Update everything from the line containing "Minute 0: median" down to the line containing "Rank the categories by Fee" by replacing "Reading" with "Moving" and keeping the rest unchanged.

*** Opening of The input ***

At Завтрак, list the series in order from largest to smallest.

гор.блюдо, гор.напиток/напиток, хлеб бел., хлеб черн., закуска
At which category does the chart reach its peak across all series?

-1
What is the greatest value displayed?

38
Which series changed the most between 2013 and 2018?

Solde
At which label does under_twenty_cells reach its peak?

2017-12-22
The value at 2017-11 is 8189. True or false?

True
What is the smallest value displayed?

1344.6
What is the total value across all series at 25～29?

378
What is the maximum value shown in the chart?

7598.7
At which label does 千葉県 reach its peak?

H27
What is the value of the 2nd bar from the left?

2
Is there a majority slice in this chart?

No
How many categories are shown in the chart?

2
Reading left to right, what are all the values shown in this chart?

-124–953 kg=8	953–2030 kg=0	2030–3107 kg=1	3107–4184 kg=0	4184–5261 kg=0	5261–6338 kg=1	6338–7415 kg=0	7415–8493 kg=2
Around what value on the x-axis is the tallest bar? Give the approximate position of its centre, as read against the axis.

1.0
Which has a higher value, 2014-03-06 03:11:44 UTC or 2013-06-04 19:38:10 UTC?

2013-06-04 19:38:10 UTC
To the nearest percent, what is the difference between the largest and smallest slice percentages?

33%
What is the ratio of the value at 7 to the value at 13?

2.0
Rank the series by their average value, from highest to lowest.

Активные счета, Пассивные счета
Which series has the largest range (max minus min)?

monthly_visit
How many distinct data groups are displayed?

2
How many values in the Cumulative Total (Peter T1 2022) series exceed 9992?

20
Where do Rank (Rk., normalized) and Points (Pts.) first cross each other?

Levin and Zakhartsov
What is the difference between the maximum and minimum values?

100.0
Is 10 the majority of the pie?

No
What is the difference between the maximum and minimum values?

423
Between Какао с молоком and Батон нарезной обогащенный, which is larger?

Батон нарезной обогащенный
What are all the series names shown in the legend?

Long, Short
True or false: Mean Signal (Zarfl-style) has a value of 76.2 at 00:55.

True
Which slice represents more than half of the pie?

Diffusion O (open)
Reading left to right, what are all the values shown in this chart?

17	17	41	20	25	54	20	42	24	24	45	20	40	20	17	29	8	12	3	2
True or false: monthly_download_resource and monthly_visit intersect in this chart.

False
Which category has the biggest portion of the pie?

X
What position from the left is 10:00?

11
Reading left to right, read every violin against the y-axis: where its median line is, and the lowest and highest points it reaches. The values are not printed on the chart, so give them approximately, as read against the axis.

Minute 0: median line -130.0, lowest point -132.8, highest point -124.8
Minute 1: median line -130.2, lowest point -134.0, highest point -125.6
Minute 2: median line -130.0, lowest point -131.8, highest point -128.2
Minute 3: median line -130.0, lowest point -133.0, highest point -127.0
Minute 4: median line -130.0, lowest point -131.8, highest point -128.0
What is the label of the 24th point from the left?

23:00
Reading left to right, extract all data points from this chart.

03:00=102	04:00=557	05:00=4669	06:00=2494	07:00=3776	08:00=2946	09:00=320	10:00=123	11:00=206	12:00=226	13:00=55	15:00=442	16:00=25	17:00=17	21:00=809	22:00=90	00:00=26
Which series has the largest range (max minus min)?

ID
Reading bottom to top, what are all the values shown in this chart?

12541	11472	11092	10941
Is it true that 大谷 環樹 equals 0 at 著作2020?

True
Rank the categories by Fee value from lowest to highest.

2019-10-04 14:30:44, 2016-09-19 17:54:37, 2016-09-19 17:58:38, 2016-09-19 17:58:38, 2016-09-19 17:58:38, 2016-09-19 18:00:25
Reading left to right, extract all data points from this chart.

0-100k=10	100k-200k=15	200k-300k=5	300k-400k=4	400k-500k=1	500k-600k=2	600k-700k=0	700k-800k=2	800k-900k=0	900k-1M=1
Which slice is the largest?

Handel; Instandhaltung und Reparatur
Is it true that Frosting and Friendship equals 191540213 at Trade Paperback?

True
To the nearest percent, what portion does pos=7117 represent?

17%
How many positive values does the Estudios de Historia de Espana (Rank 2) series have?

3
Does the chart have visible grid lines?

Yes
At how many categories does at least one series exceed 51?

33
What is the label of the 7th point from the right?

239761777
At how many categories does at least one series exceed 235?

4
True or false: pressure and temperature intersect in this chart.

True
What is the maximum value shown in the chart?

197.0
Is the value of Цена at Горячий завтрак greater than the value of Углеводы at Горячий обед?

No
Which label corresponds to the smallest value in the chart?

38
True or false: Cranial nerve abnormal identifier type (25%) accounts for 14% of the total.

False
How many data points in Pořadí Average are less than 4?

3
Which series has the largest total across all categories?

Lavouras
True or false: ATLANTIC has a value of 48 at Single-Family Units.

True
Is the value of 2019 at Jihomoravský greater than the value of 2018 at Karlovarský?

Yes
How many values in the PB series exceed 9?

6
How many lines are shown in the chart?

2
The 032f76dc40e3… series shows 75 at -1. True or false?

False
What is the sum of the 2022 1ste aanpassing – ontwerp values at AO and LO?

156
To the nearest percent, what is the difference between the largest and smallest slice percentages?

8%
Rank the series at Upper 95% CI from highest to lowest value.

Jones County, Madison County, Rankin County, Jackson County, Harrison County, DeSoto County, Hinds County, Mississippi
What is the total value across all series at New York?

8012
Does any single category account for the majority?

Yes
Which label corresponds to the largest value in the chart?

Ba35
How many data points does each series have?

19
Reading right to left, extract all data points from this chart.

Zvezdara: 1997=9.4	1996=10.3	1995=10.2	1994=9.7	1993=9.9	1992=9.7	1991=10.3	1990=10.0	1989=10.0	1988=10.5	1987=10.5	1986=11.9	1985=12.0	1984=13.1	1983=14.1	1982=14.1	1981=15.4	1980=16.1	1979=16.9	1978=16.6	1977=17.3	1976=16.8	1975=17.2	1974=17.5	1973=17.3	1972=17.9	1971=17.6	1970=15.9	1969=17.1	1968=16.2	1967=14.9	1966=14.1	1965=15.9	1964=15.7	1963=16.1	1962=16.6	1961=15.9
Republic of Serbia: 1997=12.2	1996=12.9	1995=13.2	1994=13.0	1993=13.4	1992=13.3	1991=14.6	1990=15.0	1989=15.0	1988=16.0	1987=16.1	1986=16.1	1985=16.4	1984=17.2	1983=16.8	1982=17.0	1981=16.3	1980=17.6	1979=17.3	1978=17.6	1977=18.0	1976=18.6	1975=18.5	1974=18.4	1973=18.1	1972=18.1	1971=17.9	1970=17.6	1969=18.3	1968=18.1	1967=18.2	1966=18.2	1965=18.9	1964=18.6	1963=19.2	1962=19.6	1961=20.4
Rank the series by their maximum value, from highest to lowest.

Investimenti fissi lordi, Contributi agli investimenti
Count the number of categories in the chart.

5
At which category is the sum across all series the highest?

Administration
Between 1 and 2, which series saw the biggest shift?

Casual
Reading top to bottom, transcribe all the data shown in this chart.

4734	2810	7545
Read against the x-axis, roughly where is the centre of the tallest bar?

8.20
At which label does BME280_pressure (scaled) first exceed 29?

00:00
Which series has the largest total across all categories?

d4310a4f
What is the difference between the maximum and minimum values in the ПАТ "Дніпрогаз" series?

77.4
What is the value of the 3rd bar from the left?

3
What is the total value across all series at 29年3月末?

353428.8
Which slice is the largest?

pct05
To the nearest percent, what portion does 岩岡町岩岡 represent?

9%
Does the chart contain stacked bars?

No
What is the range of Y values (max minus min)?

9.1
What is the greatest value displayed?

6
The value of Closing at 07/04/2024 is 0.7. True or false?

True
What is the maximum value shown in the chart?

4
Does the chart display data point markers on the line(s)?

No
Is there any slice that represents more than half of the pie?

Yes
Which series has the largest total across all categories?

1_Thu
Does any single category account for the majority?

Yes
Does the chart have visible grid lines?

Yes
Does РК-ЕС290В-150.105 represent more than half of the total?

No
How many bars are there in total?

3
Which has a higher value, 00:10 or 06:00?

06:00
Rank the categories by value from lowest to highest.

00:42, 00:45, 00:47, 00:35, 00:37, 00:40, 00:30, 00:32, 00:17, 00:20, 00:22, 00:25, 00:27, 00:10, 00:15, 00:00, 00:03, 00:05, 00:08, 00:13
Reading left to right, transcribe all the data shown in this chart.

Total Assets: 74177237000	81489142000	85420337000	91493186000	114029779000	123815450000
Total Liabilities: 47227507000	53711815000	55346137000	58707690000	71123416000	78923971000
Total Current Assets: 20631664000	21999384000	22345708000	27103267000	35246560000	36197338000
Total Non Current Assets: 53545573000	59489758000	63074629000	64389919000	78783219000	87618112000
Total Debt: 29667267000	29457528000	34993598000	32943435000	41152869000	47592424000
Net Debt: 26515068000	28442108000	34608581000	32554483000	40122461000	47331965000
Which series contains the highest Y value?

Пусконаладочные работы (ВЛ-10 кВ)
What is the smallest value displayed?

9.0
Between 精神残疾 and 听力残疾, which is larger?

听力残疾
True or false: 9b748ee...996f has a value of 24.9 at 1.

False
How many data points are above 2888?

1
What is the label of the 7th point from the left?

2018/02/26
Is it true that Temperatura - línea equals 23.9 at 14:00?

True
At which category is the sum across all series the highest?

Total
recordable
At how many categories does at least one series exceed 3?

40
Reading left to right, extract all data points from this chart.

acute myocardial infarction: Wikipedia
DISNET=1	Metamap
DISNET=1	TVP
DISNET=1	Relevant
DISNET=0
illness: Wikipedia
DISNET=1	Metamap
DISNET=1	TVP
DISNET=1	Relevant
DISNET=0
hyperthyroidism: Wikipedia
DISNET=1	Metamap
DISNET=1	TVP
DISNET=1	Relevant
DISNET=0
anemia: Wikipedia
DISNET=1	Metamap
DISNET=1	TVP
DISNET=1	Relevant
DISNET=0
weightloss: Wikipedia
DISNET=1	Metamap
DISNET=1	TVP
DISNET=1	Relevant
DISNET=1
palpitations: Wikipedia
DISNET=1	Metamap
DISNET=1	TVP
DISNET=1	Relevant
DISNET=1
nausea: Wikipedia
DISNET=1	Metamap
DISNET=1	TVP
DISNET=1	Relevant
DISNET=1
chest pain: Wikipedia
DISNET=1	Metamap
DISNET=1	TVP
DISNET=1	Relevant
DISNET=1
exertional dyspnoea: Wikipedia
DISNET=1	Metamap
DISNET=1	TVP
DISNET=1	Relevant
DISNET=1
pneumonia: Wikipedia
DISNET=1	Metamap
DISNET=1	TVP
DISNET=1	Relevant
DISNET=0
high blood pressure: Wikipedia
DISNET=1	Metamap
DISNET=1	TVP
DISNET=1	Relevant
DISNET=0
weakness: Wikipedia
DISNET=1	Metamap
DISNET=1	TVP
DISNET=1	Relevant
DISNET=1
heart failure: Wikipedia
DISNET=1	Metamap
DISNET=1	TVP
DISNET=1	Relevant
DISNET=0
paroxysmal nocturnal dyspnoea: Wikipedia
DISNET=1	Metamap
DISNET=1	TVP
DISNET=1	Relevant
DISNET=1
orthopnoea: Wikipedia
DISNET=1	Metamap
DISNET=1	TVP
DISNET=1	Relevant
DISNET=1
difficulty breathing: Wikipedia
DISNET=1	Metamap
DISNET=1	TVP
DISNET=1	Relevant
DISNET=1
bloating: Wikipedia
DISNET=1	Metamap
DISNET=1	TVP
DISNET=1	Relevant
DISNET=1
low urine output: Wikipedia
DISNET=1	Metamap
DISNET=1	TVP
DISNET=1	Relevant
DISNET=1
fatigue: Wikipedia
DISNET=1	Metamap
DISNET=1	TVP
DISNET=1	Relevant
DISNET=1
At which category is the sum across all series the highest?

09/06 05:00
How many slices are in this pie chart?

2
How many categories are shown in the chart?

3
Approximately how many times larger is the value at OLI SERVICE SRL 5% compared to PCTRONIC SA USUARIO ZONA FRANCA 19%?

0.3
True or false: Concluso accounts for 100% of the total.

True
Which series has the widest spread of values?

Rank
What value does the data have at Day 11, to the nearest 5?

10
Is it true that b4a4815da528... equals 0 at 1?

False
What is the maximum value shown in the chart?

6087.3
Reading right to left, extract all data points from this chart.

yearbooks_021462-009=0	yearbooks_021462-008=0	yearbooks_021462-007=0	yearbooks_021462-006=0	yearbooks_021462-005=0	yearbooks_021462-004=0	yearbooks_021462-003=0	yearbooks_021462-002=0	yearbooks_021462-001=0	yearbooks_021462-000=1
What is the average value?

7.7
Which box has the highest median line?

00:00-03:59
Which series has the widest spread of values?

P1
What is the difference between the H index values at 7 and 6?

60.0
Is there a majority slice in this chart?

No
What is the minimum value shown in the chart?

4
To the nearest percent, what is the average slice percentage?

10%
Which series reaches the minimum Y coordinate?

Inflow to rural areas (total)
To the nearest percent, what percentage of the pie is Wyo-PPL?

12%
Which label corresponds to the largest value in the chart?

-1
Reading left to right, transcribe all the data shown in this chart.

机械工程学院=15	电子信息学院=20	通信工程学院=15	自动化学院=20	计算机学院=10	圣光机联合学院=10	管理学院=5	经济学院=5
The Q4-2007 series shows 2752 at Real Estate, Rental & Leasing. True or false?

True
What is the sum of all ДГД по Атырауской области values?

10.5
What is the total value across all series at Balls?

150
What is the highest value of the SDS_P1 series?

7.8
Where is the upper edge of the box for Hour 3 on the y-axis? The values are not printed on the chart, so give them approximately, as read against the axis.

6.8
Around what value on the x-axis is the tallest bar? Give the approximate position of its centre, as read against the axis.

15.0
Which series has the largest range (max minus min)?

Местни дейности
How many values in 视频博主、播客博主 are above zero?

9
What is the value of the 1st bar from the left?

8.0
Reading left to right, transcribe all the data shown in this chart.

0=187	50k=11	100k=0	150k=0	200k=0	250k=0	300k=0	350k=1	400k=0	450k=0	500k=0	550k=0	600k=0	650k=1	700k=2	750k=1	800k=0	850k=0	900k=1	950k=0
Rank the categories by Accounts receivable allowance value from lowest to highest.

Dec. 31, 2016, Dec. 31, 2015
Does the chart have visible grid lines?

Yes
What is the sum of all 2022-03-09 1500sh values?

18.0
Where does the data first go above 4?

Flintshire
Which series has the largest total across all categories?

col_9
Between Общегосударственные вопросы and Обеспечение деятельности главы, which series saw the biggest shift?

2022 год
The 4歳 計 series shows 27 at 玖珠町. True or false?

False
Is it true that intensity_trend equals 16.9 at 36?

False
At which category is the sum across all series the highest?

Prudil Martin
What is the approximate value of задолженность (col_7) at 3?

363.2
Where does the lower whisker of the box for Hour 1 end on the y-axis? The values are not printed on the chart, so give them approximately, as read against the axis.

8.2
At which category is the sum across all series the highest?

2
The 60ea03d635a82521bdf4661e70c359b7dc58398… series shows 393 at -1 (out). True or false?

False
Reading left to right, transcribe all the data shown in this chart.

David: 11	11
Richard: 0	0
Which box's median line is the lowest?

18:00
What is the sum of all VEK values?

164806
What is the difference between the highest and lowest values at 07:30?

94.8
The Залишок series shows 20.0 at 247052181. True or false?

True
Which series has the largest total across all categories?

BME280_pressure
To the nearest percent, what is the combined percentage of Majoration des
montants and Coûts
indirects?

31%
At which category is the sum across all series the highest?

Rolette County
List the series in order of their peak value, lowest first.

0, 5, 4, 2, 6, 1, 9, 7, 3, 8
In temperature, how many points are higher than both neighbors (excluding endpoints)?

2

*** Close of The input ***

Solution to the problem =>
Minute 0: median line -130.0, lowest point -132.8, highest point -124.8
Minute 1: median line -130.2, lowest point -134.0, highest point -125.6
Minute 2: median line -130.0, lowest point -131.8, highest point -128.2
Minute 3: median line -130.0, lowest point -133.0, highest point -127.0
Minute 4: median line -130.0, lowest point -131.8, highest point -128.0
What is the label of the 24th point from the left?

23:00
Moving left to right, extract all data points from this chart.

03:00=102	04:00=557	05:00=4669	06:00=2494	07:00=3776	08:00=2946	09:00=320	10:00=123	11:00=206	12:00=226	13:00=55	15:00=442	16:00=25	17:00=17	21:00=809	22:00=90	00:00=26
Which series has the largest range (max minus min)?

ID
Moving bottom to top, what are all the values shown in this chart?

12541	11472	11092	10941
Is it true that 大谷 環樹 equals 0 at 著作2020?

True
Rank the categories by Fee value from lowest to highest.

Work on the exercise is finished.